Originally posted by Coronado
I understand a common server saw a one sided collision. *shrugs*
Each player is playing the game 100% on their own computer. You aren't playing on a server. The common server only passes information through from one players computer to another players computer. It passes information through such as positional, directional and speed data among other things where that information is read and rendered by your machine.
You machine says to the server; I am in a Spit at coordinate x going NE at 10,000 feet at 250 mph climbing at a rate of 100'/min. This info is passed on to others nearby so that it can be drawn on their computers, but, Internet lag means that, by the time they get and render the information, you've already flown another 50-100 feet (not real numbers but to give you the idea), and are no longer where you were when the data was transmitted. They are mearly seeing your shadow or trailer.

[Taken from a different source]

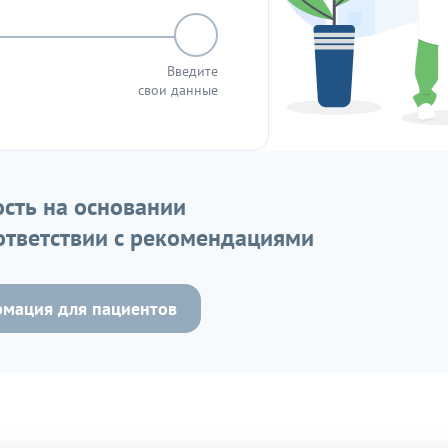
Введите
свои данные
сть на основании
ответствии с рекомендациями
мация для пациентов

So, when someone shoots at you, they are actually shooting at the last image they have of your position. If they hit, their computer sends the server a message which is passed along, and when you recieve the message you take the hit.

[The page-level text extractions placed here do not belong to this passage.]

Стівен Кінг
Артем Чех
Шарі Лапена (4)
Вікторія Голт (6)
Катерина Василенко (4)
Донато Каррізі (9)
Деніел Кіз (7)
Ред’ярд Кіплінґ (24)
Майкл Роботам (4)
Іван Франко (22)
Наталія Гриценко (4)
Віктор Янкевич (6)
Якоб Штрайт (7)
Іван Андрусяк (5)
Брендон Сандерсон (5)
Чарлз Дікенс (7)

It's much the same during collisions. You and you're opponent are chasing each others shadows or trailers. Each of you have moved beyond what the other sees due to Internet lag. If one of you runs into the image of the other drawn on your screen, it sends a message to the server that you have collided and that message is passed along to the other player. If you collide, you take immediate damage. If you both collide with the opponent image on your screen, both will send a collision message to the server to be passed along and you will both take damage based on what was drawn on each of your comuters (which may be and probably are different due to Internet lag) at the time you collided.
The common server never "saw" anything. It simply relayed what you saw.